Sarah Dutra was sentenced to the maximum 11 years in prison today in a San Joaquin County courtroom for voluntary manslaughter and being an accessory to the murder of Sacramento attorney Larry McNabney.

McNabney's murder drew national attention after police revealed that the attorney had been poisoned, his body stored in a refrigerator for months and then buried in a vineyard by his wife, Elisa.

McNabney had let his law practice suffer and begun drinking heavily in the months before his murder, according to documents and statements by witnesses.

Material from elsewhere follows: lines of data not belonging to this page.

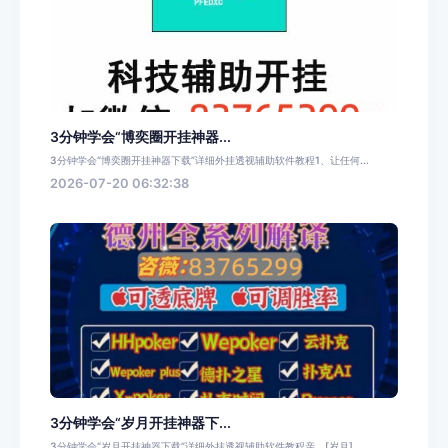
3分钟学会“博奕圈开挂神器...
3分钟学会“博奕圈开挂神器下载”详细外挂透视辅助软件教程1、让任何...
2026-07-20 06:32:38
3分钟学会“岁月开挂神器下...
3分钟学会“岁月开挂神器下载”详细外挂透视辅助软件教程亲，[岁月]...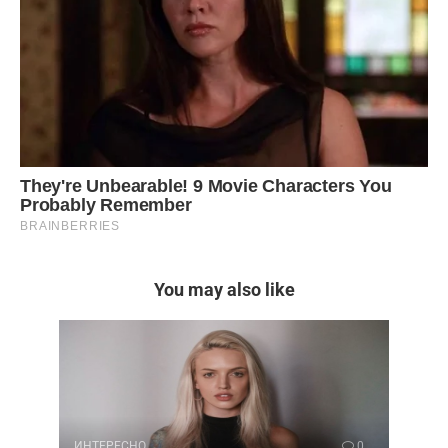
You may also like
ИНТЕРЕСНО
0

He was last seen Sept. 10, 2001, at a Southern California horse show with his wife and Dutra.

dutra_030421.jpg
Tavia Williams, right, daughter of slain Woodbridge attorney Larry McNabney, hugs a well-wisher at the San Joaquin County courthouse today in Stockton after the sentencing of Sarah Dutra. Dutra, convicted of manslaughter in the killing of McNabney, was given the maximum sentence of 11 years. (AP Photo/Clifford Oto)

Dutra, a student at California State University, Sacramento, who worked as a receptionist at McNabney's law firm, told detectives she had left the horse show but returned after McNabney's wife said the lawyer was ill.

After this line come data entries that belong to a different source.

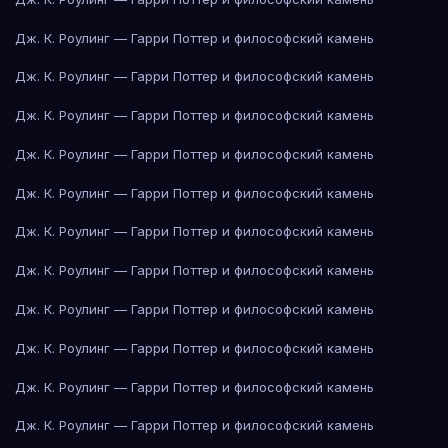
Дж. К. Роулинг — Гарри Поттер и философский камень
Дж. К. Роулинг — Гарри Поттер и философский камень
Дж. К. Роулинг — Гарри Поттер и философский камень
Дж. К. Роулинг — Гарри Поттер и философский камень
Дж. К. Роулинг — Гарри Поттер и философский камень
Дж. К. Роулинг — Гарри Поттер и философский камень
Дж. К. Роулинг — Гарри Поттер и философский камень
Дж. К. Роулинг — Гарри Поттер и философский камень
Дж. К. Роулинг — Гарри Поттер и философский камень
Дж. К. Роулинг — Гарри Поттер и философский камень
Дж. К. Роулинг — Гарри Поттер и философский камень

The two women rented a wheelchair to get McNabney from his hotel room to his truck and then carted him - nearly dead from the horse tranquilizer - back to his Lodi-area home. He apparently died during the night.

The next day, Dutra told detectives, McNabney's wife threatened to kill her, too, if she didn't help put the body in a refrigerator in the garage, so she did.

Prosecutors said Elisa McNabney - whose real name was Laren Sims Jordan - and Dutra forged the lawyer's name on checks and sold his valuables, such as his truck and a diamond ring.

Sims Jordan's daughter, 18-year-old Haylei Jordan, testified that Dutra never seemed afraid of her mother and was always willing to let her mother use her name to buy cars and make other purchases that typically require identification.

Sims Jordan couldn't use her own identification because of outstanding warrants for parole violations in Florida.

Dutra admitted traveling with Sims Jordan after the murder, including one trip to Las Vegas with McNabney's body in the trunk of Sims Jordan's car.

Dutra told detectives she refused to help Sims Jordan bury McNabney, so a planned burial in the Nevada desert was aborted. Later, Sims Jordan buried the body in a San Joaquin County vineyard, where it was found by farm workers in February 2002.

Soon after McNabney's body was discovered, she fled California in a newly purchased red Jaguar, prompting a nationwide hunt.

Eventually, she was caught in Florida and confessed to murdering McNabney before hanging herself in her jail cell last March.

Her confession, in which she implicated Dutra, was ruled inadmissible as evidence in Dutra's trial.